Material provided:
______

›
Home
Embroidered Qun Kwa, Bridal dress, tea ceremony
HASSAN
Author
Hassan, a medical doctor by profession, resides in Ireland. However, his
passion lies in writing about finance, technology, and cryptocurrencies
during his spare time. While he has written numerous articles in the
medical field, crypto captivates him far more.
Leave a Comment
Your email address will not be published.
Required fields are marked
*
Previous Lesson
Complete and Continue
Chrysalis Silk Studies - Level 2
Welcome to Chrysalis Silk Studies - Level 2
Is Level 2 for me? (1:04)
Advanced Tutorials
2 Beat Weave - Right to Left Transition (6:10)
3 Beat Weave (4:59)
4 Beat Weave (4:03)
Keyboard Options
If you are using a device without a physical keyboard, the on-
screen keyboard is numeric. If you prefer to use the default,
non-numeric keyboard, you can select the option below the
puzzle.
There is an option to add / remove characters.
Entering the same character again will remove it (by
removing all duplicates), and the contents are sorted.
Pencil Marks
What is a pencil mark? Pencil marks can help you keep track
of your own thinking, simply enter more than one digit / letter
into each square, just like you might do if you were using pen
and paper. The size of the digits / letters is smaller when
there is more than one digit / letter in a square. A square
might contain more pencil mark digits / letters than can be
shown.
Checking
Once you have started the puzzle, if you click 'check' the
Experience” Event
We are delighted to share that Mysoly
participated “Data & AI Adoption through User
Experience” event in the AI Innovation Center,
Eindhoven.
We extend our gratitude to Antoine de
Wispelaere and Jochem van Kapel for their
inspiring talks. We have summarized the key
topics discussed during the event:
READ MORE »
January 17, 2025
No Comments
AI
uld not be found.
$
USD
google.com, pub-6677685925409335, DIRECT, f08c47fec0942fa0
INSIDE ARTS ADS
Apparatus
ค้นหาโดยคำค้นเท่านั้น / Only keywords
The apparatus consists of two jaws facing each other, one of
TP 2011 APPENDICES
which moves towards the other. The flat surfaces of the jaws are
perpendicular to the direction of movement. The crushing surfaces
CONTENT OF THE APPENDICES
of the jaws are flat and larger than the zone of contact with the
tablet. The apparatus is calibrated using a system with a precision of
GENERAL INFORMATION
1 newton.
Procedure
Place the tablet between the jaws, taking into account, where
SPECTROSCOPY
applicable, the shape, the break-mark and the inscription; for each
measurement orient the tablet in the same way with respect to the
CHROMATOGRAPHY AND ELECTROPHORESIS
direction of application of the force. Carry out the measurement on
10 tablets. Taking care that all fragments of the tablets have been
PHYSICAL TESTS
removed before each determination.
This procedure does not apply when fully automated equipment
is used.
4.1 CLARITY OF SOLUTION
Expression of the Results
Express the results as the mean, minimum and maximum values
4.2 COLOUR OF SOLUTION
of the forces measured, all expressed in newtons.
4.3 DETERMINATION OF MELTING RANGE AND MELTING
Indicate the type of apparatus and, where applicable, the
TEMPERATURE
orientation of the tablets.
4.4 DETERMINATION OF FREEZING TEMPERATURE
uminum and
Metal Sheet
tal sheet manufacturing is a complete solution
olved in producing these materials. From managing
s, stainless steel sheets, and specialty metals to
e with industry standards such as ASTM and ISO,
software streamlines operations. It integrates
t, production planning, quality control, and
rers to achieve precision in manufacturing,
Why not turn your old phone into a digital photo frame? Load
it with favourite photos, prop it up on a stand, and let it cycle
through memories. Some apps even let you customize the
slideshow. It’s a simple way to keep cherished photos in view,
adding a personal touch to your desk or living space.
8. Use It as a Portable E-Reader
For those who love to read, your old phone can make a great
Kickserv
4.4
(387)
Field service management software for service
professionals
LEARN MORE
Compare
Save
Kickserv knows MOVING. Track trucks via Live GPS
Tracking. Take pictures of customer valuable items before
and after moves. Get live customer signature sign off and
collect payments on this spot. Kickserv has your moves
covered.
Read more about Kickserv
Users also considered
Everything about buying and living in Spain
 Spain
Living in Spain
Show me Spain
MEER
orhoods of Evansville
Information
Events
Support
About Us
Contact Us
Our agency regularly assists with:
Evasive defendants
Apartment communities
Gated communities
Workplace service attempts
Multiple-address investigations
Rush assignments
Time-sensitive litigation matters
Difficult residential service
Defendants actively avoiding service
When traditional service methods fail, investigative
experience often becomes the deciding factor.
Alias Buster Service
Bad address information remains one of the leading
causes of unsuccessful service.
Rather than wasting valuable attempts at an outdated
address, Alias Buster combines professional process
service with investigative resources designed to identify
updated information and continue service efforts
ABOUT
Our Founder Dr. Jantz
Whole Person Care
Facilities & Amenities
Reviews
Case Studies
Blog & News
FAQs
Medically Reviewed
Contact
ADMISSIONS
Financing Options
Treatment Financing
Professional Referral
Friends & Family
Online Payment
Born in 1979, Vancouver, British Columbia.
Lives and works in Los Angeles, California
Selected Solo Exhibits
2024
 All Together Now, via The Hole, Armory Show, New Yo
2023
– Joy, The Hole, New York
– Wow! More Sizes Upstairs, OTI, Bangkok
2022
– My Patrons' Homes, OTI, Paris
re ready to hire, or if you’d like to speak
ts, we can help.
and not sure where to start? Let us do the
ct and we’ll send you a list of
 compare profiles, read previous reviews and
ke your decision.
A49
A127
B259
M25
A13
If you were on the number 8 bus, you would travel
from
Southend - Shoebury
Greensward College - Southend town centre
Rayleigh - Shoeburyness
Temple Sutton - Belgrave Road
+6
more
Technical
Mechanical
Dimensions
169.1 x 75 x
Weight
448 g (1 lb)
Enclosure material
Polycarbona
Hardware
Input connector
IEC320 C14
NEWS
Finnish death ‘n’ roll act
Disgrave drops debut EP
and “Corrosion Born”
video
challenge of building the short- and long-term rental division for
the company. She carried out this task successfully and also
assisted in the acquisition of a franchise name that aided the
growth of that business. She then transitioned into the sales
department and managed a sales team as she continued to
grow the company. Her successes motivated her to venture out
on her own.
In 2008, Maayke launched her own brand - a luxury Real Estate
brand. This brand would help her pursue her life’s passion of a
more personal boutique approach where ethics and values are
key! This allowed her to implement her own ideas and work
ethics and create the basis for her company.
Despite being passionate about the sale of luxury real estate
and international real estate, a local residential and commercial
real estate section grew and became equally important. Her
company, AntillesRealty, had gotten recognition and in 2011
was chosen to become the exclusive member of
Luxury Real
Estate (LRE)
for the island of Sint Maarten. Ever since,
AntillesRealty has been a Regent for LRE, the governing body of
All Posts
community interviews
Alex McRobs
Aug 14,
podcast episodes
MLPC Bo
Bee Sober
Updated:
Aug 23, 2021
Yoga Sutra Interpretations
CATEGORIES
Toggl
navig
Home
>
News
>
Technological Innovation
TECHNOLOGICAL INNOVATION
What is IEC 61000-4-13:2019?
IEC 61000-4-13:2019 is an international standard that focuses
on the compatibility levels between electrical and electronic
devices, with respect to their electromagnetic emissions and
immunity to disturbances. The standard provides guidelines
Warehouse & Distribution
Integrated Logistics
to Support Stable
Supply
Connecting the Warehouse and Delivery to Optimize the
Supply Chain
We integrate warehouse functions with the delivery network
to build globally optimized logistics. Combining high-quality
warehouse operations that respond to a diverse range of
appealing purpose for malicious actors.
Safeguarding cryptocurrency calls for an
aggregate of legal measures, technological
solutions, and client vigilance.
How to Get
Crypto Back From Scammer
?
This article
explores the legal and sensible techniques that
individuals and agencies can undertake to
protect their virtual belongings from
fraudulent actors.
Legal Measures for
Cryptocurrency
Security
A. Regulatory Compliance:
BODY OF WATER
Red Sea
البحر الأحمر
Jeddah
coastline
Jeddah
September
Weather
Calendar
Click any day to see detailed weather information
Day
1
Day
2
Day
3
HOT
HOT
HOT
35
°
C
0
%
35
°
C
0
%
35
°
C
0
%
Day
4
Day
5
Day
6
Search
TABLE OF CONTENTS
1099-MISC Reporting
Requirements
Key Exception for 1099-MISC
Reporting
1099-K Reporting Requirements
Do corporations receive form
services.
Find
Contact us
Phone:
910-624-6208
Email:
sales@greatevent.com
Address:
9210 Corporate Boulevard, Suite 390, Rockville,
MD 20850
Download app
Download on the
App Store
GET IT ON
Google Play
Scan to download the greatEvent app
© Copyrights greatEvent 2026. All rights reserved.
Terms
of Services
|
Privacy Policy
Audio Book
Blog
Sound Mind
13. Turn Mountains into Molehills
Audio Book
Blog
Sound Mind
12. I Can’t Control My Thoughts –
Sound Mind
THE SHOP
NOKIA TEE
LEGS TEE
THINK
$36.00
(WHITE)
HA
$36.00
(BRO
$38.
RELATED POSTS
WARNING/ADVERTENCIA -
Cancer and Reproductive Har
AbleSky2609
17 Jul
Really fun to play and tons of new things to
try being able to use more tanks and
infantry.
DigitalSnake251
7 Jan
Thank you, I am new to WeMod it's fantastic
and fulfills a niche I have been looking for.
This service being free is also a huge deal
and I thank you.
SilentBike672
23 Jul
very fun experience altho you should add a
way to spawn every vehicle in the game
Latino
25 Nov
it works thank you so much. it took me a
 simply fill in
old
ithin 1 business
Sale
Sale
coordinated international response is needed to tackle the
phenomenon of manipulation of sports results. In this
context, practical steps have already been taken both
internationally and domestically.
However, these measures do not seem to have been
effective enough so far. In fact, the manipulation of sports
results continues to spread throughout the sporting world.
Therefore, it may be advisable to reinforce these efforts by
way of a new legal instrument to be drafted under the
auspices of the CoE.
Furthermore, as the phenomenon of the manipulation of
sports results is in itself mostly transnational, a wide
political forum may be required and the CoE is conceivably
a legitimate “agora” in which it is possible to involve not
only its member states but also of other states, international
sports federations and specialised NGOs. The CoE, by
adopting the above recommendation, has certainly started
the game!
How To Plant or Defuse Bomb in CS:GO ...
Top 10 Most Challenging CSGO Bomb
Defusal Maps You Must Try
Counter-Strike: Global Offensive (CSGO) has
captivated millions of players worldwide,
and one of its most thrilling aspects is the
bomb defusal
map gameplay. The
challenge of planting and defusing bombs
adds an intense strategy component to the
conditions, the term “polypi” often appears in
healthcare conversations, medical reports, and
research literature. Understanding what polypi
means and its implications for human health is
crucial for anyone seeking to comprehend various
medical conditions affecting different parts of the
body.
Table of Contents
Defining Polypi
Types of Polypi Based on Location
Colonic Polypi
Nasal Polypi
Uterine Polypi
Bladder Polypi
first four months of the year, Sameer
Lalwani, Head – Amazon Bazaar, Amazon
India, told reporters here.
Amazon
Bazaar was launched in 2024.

______

Task requirements: Please return only the lines above, starting at the line that has "Privacy Policy" and ending at the line that has "Defining Polypi", keeping both and leaving each one unchanged.

Output below:
Privacy Policy
Audio Book
Blog
Sound Mind
13. Turn Mountains into Molehills
Audio Book
Blog
Sound Mind
12. I Can’t Control My Thoughts –
Sound Mind
THE SHOP
NOKIA TEE
LEGS TEE
THINK
$36.00
(WHITE)
HA
$36.00
(BRO
$38.
RELATED POSTS
WARNING/ADVERTENCIA -
Cancer and Reproductive Har
AbleSky2609
17 Jul
Really fun to play and tons of new things to
try being able to use more tanks and
infantry.
DigitalSnake251
7 Jan
Thank you, I am new to WeMod it's fantastic
and fulfills a niche I have been looking for.
This service being free is also a huge deal
and I thank you.
SilentBike672
23 Jul
very fun experience altho you should add a
way to spawn every vehicle in the game
Latino
25 Nov
it works thank you so much. it took me a
 simply fill in
old
ithin 1 business
Sale
Sale
coordinated international response is needed to tackle the
phenomenon of manipulation of sports results. In this
context, practical steps have already been taken both
internationally and domestically.
However, these measures do not seem to have been
effective enough so far. In fact, the manipulation of sports
results continues to spread throughout the sporting world.
Therefore, it may be advisable to reinforce these efforts by
way of a new legal instrument to be drafted under the
auspices of the CoE.
Furthermore, as the phenomenon of the manipulation of
sports results is in itself mostly transnational, a wide
political forum may be required and the CoE is conceivably
a legitimate “agora” in which it is possible to involve not
only its member states but also of other states, international
sports federations and specialised NGOs. The CoE, by
adopting the above recommendation, has certainly started
the game!
How To Plant or Defuse Bomb in CS:GO ...
Top 10 Most Challenging CSGO Bomb
Defusal Maps You Must Try
Counter-Strike: Global Offensive (CSGO) has
captivated millions of players worldwide,
and one of its most thrilling aspects is the
bomb defusal
map gameplay. The
challenge of planting and defusing bombs
adds an intense strategy component to the
conditions, the term “polypi” often appears in
healthcare conversations, medical reports, and
research literature. Understanding what polypi
means and its implications for human health is
crucial for anyone seeking to comprehend various
medical conditions affecting different parts of the
body.
Table of Contents
Defining Polypi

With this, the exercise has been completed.